(Originally written in March 2005, Enschede, NL)
Property Inheritance by the Oldest Son
In the “Achterhoek” and also in the region “Twente” in the eastern part of The Netherlands it was the most ordinary matter in the world. The eldest son, because it generally is he who continues the farming business of his parents, gets more than his brothers or sisters at the partitioning of the parental property. The other siblings must be content with considerably less than an equally proportional share. And they accept that arrangement naturally, because the family agrees completely that the successor can best continue the existence of the agricultural business as a whole.
There is even a nice Dutch term for this: the “blijversrecht” or “right to stay” (literally, “the stayer’s right”). However, the eldest son does not get this bonus for free. In exchange for the over-allocation of property, the successor son must look after the parents until their death. Moreover, frequently he is obligated to provide unmarried brothers and sisters a “hoeskommen” or “homecoming place” until they are about thirty years of age. Sometimes he even has to provide them a trousseau when they get married.
This remarkable tradition in local culture is so typical for the Achterhoek region that many people are not aware that it is actually contrary to Dutch law. Not that the Achterhoek people care much about that! In their opinion regular Dutch law is much too businesslike and offers insufficient guarantees for the continued existence of the parental farm. According to some research workers “the right to stay” tradition is an elaboration of a centuries-old Achterhoek practice, which was once dictated to the many serfs by feudal law, but now is cherished as a philosophy of life.
The agreements concerning parental fortune and future parental inheritance were generally put on paper, signed by the parents, and were often also endorsed by the brothers and sisters. Not only was the concept illegal, but the agreements were formalized as well! Even though the document was authenticated in the Achterhoek by an official notary, this endorsement and the agreement terms, which were described in a “pre-contract”, “moral agreement”, or a “family agreement”, are contrary to the Dutch law. Such an agreement is, in principle, even null and void!
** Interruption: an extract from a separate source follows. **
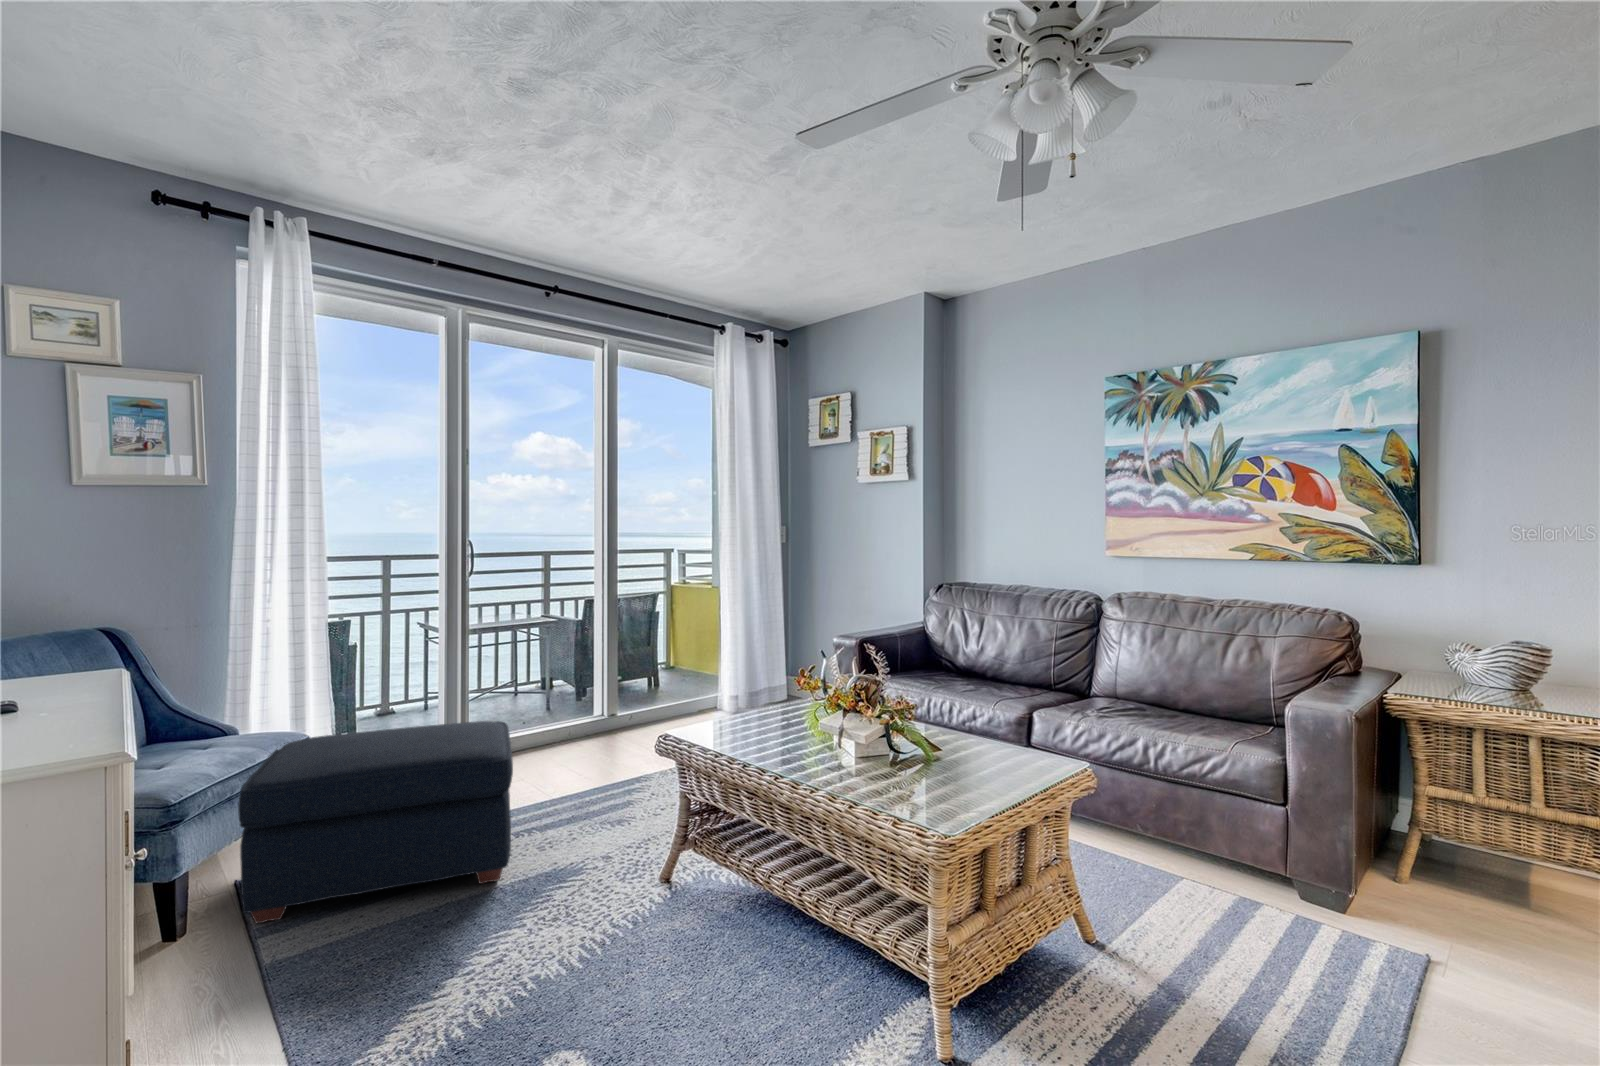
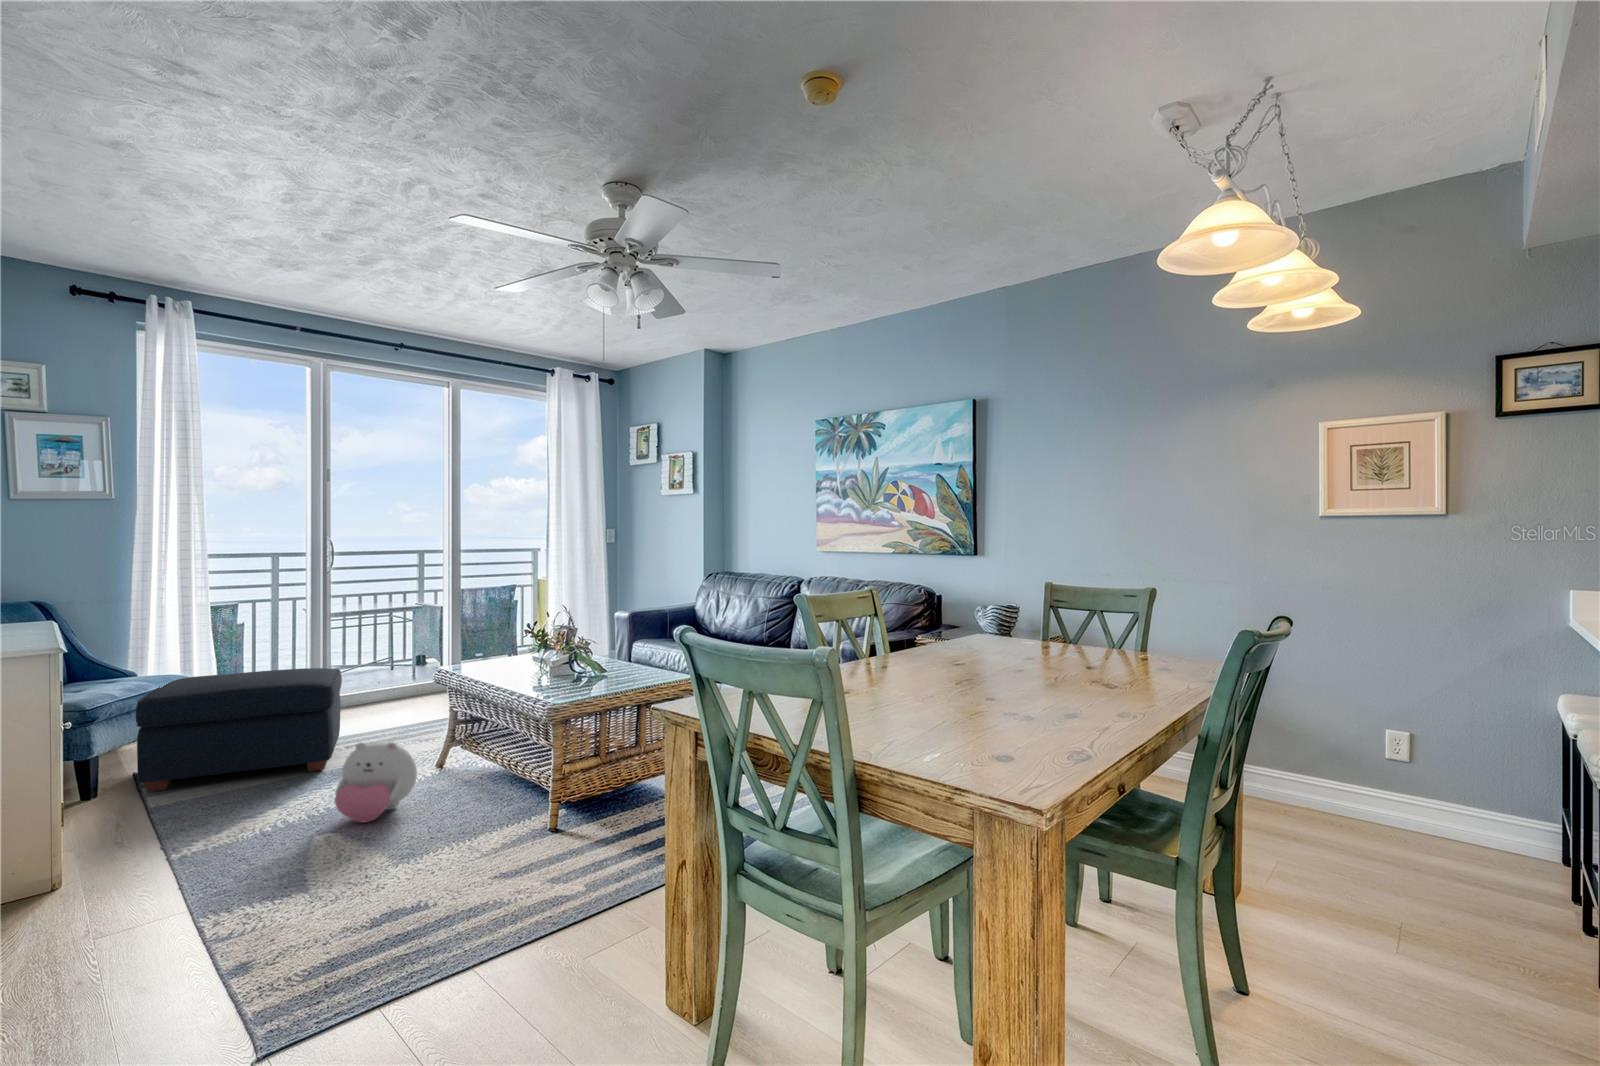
plush toy: none [555,872,671,1022] -> present [335,742,417,823]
In any event, this Achterhoek common law tradition, the wish of farmer families to keep the parental farmstead intact in the hands of the family, did enable many farmsteads to survive. Elements of this “right to stay” concept we can find in the memorabilia of the family Te Selle. A family contract was executed on the 20th of March 1855, following the occasion of the marriage on the 15th of March 1855 of Derk Willem te Selle (1827-1904) and Janna Berendiena Weerkamp (1822-1877) . Father Jan Albert te Selle (1800-1845) had already died at an age of 45 years while the family was still living at the farm “De Selle”. In 1855, ten years after his death his widow Dela ten Damme (1802-1883) signs the family contract to sell the movables of the farm to their oldest son Derk and daughter-in-law Janna. They will continue the farming. The amount is not stated in the contract, but it is clear that there is no more future on “De Selle” for the other brothers. Even though mother Dela still has the movables under her control for ten more years, afterwards she has to hand over everything to the oldest son Derk and his wife. Uncle Jan Hendrik te Selle (1810-1888), living at farmstead “Meekes” in the Winterswijk hamlet Brinkheurne, signs his name also to the contract as a witness.
Even if the six other sons did receive some money, the amount would not have been large. In 1861, six years after the marriage, the family had to move to farm “Fökkink”. Four years later in 1865 the complete movables were handed to Derk Willem and his wife and the purchase price must have been paid. Perhaps then mother Dela had sufficient money to give some initial capital to her sons Jan Hendrik, Harmen Jan and later Gerrit Jan for their emigration to America.